Lomariopsis lineata is a species of fern native to South East Asia. The prothallia of this species (or possibly a closely related species) are commonly cultivated as an aquarium plant, where it is known to aquarists as süsswassertang (German spelling: Süßwassertang). It is often incorrectly spelled "subwassertang" due to the German eszett's similarity to the Latin 'B'. It is also called Loma fern or round pellia.

==Description==
Adult leaves are pinnate and up to 1 meter in length. It is found in humid forests up to 1,200 meters above sea level. It may grow epiphytic on trees or among rocks in dry river beds.

Flora of China separates a Chinese form as L. cochinchinensis, but this plant is otherwise considered a synonym of L. lineata. The species may grow to be 3 meters in length. In Singapore, L. lineata is considered critically endangered in the wild.

== Süsswassertang ==
Süsswassertang is used as a decorative aquarium plant. It was first discovered in the aquarium of botanist Christel Kasselmann in 2001, who then distributed it to other hobby aquarists. The wild origin of Kasselmann's specimen is unknown. The name süsswassertang means "freshwater seaweed" in German. It was long considered to be a liverwort, which it strongly resembles. All specimens in the aquarium trade are assumed to be clones of the original plant introduced in 2001. In the aquarium industry, it is commonly confused with similar-looking liverworts of the genera Pellia and Monosolenium.

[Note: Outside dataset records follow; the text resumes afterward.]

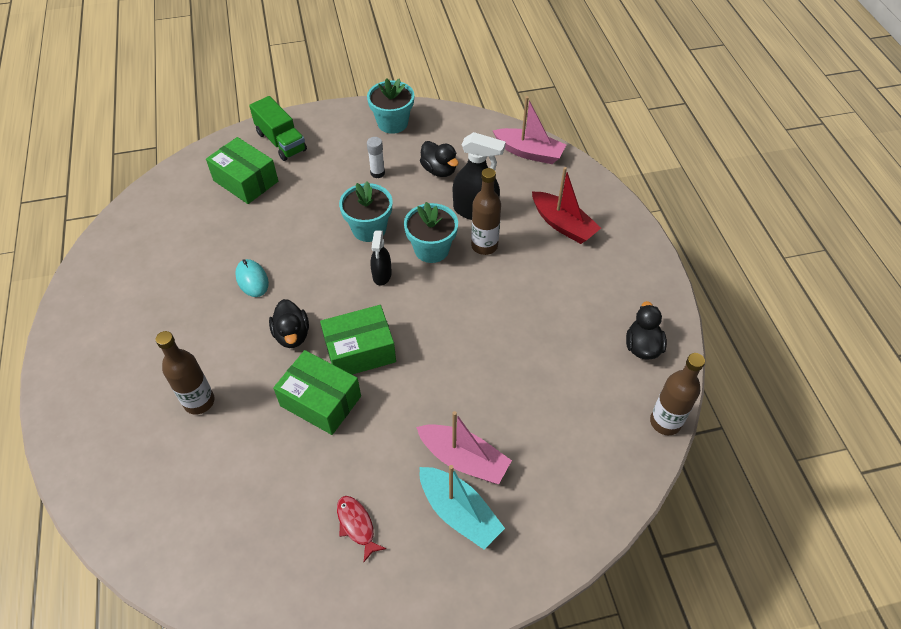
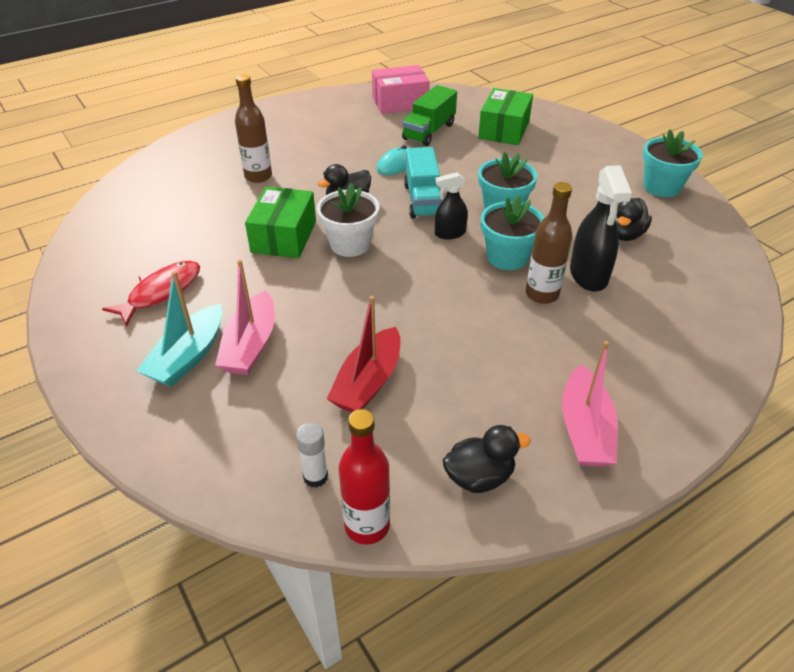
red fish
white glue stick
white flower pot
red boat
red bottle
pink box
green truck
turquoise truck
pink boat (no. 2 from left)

In 2009, a molecular phylogenetic study determined that it is, in fact, a fern gametophyte. It was found to be most closely genetically linked to Lomariopsis lineata, though classification as a distinct species was not ruled out. Efforts to induce süsswassertang specimens to form a sporophyte have failed, which may indicate status as a new species. It is sometimes described as Lomariopsis cf. lineata.

===Characteristics===
In captivity, reproduction is by fragmentation. Pieces that break off develop into new plants.
The plant is thalloid in form, and exhibits indeterminate growth. It is profusely branched, and 1 cell-layer thick. Gametangia are rarely produced. The archegonia have short necks and the venter (base) is partly sunk into the thallus. The antheridia are like those of polypodialean ferns in that they consist of a basal cell, a ring cell, and a cap cell.

The species is capable of absorbing the neurotoxin BMAA from contaminated waters.